> Task
Retype every one of the rows below, character for character.

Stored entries
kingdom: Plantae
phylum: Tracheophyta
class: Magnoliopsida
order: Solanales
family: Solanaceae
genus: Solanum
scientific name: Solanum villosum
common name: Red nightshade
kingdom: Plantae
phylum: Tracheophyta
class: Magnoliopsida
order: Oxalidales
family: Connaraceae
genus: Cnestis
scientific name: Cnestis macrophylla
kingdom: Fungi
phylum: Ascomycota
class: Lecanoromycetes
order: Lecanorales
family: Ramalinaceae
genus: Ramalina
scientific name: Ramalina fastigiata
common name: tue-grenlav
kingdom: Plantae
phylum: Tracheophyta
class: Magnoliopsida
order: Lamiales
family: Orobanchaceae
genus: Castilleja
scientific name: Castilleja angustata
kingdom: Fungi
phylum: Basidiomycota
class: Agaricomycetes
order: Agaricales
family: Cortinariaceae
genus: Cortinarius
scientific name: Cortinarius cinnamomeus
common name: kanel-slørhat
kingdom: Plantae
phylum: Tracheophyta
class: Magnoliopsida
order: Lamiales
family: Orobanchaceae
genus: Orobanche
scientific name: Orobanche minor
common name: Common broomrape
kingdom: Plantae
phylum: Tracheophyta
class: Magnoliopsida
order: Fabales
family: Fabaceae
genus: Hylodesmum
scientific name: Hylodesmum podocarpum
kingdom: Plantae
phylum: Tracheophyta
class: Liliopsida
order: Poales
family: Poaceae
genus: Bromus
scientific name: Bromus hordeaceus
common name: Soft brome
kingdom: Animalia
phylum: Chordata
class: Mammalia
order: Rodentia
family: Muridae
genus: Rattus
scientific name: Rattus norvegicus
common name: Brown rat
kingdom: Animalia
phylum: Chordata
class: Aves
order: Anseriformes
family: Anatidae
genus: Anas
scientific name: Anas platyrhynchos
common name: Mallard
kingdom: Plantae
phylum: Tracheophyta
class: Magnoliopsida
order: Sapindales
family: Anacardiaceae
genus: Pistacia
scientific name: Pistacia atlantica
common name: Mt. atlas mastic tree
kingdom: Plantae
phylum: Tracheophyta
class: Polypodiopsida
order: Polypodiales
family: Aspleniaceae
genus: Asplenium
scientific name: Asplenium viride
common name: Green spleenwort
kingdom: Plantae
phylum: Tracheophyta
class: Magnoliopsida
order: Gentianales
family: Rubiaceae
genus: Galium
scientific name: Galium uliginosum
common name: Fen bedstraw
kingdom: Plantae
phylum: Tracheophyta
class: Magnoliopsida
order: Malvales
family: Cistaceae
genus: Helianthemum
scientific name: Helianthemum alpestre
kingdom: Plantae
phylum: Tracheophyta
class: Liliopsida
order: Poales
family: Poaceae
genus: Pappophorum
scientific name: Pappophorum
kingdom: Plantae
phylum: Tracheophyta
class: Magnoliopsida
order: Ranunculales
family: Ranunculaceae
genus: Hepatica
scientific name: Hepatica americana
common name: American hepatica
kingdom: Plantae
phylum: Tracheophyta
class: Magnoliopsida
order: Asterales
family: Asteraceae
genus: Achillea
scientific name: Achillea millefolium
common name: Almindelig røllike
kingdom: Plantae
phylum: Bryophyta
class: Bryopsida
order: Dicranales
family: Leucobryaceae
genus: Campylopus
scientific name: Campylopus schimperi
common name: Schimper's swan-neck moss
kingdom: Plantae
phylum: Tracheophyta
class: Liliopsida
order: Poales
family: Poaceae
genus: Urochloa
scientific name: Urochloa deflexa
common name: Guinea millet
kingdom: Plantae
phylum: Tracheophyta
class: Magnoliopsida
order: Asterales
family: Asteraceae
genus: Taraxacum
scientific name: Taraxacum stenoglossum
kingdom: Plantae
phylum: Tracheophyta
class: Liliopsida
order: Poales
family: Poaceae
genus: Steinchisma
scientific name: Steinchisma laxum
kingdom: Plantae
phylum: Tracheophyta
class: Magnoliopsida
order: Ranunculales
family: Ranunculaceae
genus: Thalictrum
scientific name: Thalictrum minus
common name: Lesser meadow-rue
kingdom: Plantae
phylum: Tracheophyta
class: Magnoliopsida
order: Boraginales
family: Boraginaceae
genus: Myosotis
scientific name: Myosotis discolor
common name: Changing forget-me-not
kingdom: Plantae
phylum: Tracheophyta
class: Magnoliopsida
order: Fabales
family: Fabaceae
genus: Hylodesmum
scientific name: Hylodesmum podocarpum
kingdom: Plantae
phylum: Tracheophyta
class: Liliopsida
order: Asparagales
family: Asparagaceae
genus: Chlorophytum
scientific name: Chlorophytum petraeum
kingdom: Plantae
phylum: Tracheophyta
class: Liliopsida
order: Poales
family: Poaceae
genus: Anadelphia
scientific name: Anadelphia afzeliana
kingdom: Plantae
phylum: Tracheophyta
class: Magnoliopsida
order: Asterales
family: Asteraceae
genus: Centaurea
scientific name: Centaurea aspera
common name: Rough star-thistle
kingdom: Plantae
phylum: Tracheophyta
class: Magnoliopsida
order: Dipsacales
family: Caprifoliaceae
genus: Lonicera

> Task solution
kingdom: Plantae
phylum: Tracheophyta
class: Magnoliopsida
order: Solanales
family: Solanaceae
genus: Solanum
scientific name: Solanum villosum
common name: Red nightshade
kingdom: Plantae
phylum: Tracheophyta
class: Magnoliopsida
order: Oxalidales
family: Connaraceae
genus: Cnestis
scientific name: Cnestis macrophylla
kingdom: Fungi
phylum: Ascomycota
class: Lecanoromycetes
order: Lecanorales
family: Ramalinaceae
genus: Ramalina
scientific name: Ramalina fastigiata
common name: tue-grenlav
kingdom: Plantae
phylum: Tracheophyta
class: Magnoliopsida
order: Lamiales
family: Orobanchaceae
genus: Castilleja
scientific name: Castilleja angustata
kingdom: Fungi
phylum: Basidiomycota
class: Agaricomycetes
order: Agaricales
family: Cortinariaceae
genus: Cortinarius
scientific name: Cortinarius cinnamomeus
common name: kanel-slørhat
kingdom: Plantae
phylum: Tracheophyta
class: Magnoliopsida
order: Lamiales
family: Orobanchaceae
genus: Orobanche
scientific name: Orobanche minor
common name: Common broomrape
kingdom: Plantae
phylum: Tracheophyta
class: Magnoliopsida
order: Fabales
family: Fabaceae
genus: Hylodesmum
scientific name: Hylodesmum podocarpum
kingdom: Plantae
phylum: Tracheophyta
class: Liliopsida
order: Poales
family: Poaceae
genus: Bromus
scientific name: Bromus hordeaceus
common name: Soft brome
kingdom: Animalia
phylum: Chordata
class: Mammalia
order: Rodentia
family: Muridae
genus: Rattus
scientific name: Rattus norvegicus
common name: Brown rat
kingdom: Animalia
phylum: Chordata
class: Aves
order: Anseriformes
family: Anatidae
genus: Anas
scientific name: Anas platyrhynchos
common name: Mallard
kingdom: Plantae
phylum: Tracheophyta
class: Magnoliopsida
order: Sapindales
family: Anacardiaceae
genus: Pistacia
scientific name: Pistacia atlantica
common name: Mt. atlas mastic tree
kingdom: Plantae
phylum: Tracheophyta
class: Polypodiopsida
order: Polypodiales
family: Aspleniaceae
genus: Asplenium
scientific name: Asplenium viride
common name: Green spleenwort
kingdom: Plantae
phylum: Tracheophyta
class: Magnoliopsida
order: Gentianales
family: Rubiaceae
genus: Galium
scientific name: Galium uliginosum
common name: Fen bedstraw
kingdom: Plantae
phylum: Tracheophyta
class: Magnoliopsida
order: Malvales
family: Cistaceae
genus: Helianthemum
scientific name: Helianthemum alpestre
kingdom: Plantae
phylum: Tracheophyta
class: Liliopsida
order: Poales
family: Poaceae
genus: Pappophorum
scientific name: Pappophorum
kingdom: Plantae
phylum: Tracheophyta
class: Magnoliopsida
order: Ranunculales
family: Ranunculaceae
genus: Hepatica
scientific name: Hepatica americana
common name: American hepatica
kingdom: Plantae
phylum: Tracheophyta
class: Magnoliopsida
order: Asterales
family: Asteraceae
genus: Achillea
scientific name: Achillea millefolium
common name: Almindelig røllike
kingdom: Plantae
phylum: Bryophyta
class: Bryopsida
order: Dicranales
family: Leucobryaceae
genus: Campylopus
scientific name: Campylopus schimperi
common name: Schimper's swan-neck moss
kingdom: Plantae
phylum: Tracheophyta
class: Liliopsida
order: Poales
family: Poaceae
genus: Urochloa
scientific name: Urochloa deflexa
common name: Guinea millet
kingdom: Plantae
phylum: Tracheophyta
class: Magnoliopsida
order: Asterales
family: Asteraceae
genus: Taraxacum
scientific name: Taraxacum stenoglossum
kingdom: Plantae
phylum: Tracheophyta
class: Liliopsida
order: Poales
family: Poaceae
genus: Steinchisma
scientific name: Steinchisma laxum
kingdom: Plantae
phylum: Tracheophyta
class: Magnoliopsida
order: Ranunculales
family: Ranunculaceae
genus: Thalictrum
scientific name: Thalictrum minus
common name: Lesser meadow-rue
kingdom: Plantae
phylum: Tracheophyta
class: Magnoliopsida
order: Boraginales
family: Boraginaceae
genus: Myosotis
scientific name: Myosotis discolor
common name: Changing forget-me-not
kingdom: Plantae
phylum: Tracheophyta
class: Magnoliopsida
order: Fabales
family: Fabaceae
genus: Hylodesmum
scientific name: Hylodesmum podocarpum
kingdom: Plantae
phylum: Tracheophyta
class: Liliopsida
order: Asparagales
family: Asparagaceae
genus: Chlorophytum
scientific name: Chlorophytum petraeum
kingdom: Plantae
phylum: Tracheophyta
class: Liliopsida
order: Poales
family: Poaceae
genus: Anadelphia
scientific name: Anadelphia afzeliana
kingdom: Plantae
phylum: Tracheophyta
class: Magnoliopsida
order: Asterales
family: Asteraceae
genus: Centaurea
scientific name: Centaurea aspera
common name: Rough star-thistle
kingdom: Plantae
phylum: Tracheophyta
class: Magnoliopsida
order: Dipsacales
family: Caprifoliaceae
genus: Lonicera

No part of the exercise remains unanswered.